Un des sites les plus impressionnants de Samarcande est sans aucun doute le Sha-i-Zinda, le mausolée de Qassim-ibn-Abbas, cousin du prophète Mahomet, décapité pendant sa prière au pied des 40 marches menant au mausolée. Le Sha-i-Zinda est aujourd’hui un lieu de pèlerinage important. Y venir trois fois équivaut à un voyage à La Mecque.
Après avoir traversé le marché couvert, on arrive à la mosquée Bibi Khanum (la Grande Dame, épouse préférée de Timur), la plus grande d’Asie centrale, mais sérieusement endommagée par les tremblements de terre fréquents dans la région. Un regret, que les vieux quartiers avoisinant toutes ces merveilles aient été démolis pour faire place à la modernité.
2.Les minarets de Khiva

Forteresse entourée de remparts sur 600 m de longueur et 400 ms de largeur, Ichan Khala, la vieille ville, est une pépite où sont concentrées toutes les richesses architecturales.
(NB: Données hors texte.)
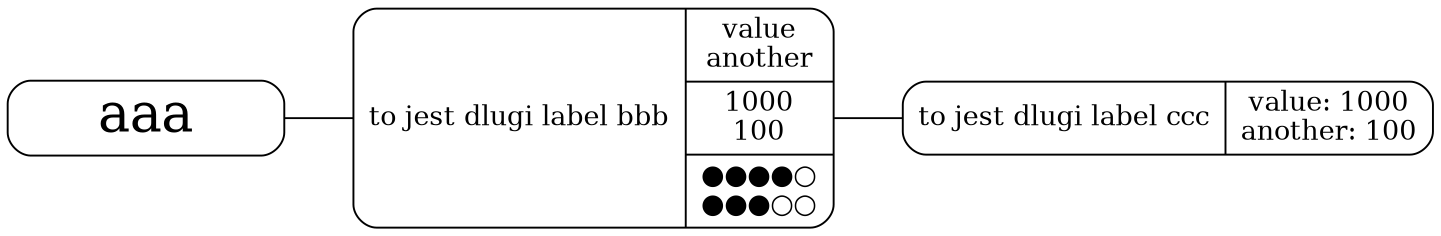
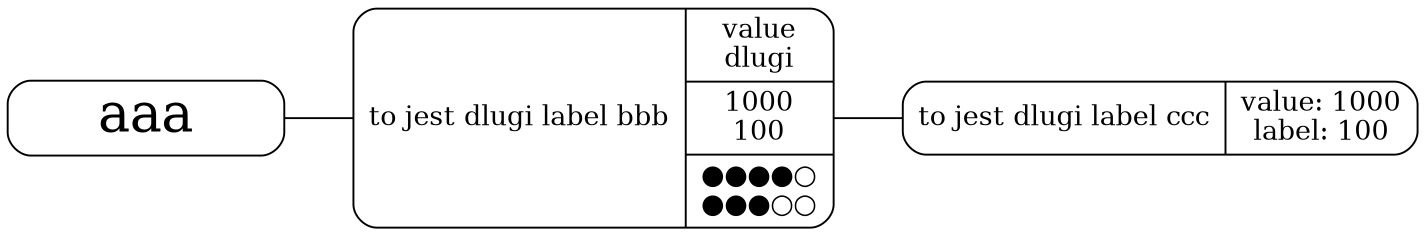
  strict digraph {
    compound=true
    rankdir=LR
    node [fillcolor=white shape=record style="rounded,filled"]
    edge [arrowhead=none]
    n1 [fontsize=28 label=aaa width=2]
-   n2 [label="{to jest dlugi label bbb|{value\nanother|1000\n100|&#9679;&#9679;&#9679;&#9679;&#9675;\n&#9679;&#9679;&#9679;&#9675;&#9675;}}"]
-   n3 [label="{to jest dlugi label ccc|value: 1000\nanother: 100}"]
+   n2 [label="{to jest dlugi label bbb|{value\ndlugi|1000\n100|&#9679;&#9679;&#9679;&#9679;&#9675;\n&#9679;&#9679;&#9679;&#9675;&#9675;}}"]
+   n3 [label="{to jest dlugi label ccc|value: 1000\nlabel: 100}"]
    n1 -> n2
    n2 -> n3
  }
On y pénètre par une des quatre grandes portes situées aux points cardinaux. On est ébloui par les minarets décorés de céramique – le splendide Kalta Minor – et le mausolée Pakhlavan Makhmoud aux majoliques intérieures d’une grande beauté. Au coucher de soleil, la promenade sur les remparts est un moment magique.
3.Bouskhara et ses madrasas

Oasis au milieu du désert du Kyzil Kum, Boukhara doit son surnom aux 64 madrasas de la ville, des écoles coraniques pour beaucoup transformées en musées, hôtels, boutiques ou marchés artisanaux. On parcourt plus de dix siècles d’histoire au travers des rues et parcs de la ville: du mausolée Ismail Samani bâti au IX siècle et conservé intact pendant des siècles parce qu’enterré pour le protéger de l’envahisseur mongol, au palais d’été de l’émir, Sitori-i-Mokhi Khosa (soit le palais de la Lune et des étoiles) terminé en 1912. Sur l’imposante place Poy Kalon se trouve la deuxième plus grande mosquée du pays après Bibi Khalum à Samarcande, face à la Madrasa Mir-i-Rab toujours en activité et à côté du minaret Kalon construit en 1127 et d’où on jetait les condamnés à mort.
Manger les chachliks (brochettes grillées de bœuf, mouton ou poulet) accompagnés d’une vodka au bord du "bassin de la contrainte" avec ses jets d’eau est incontournable. Il faut compter au moins deux jours entiers à Boukhara.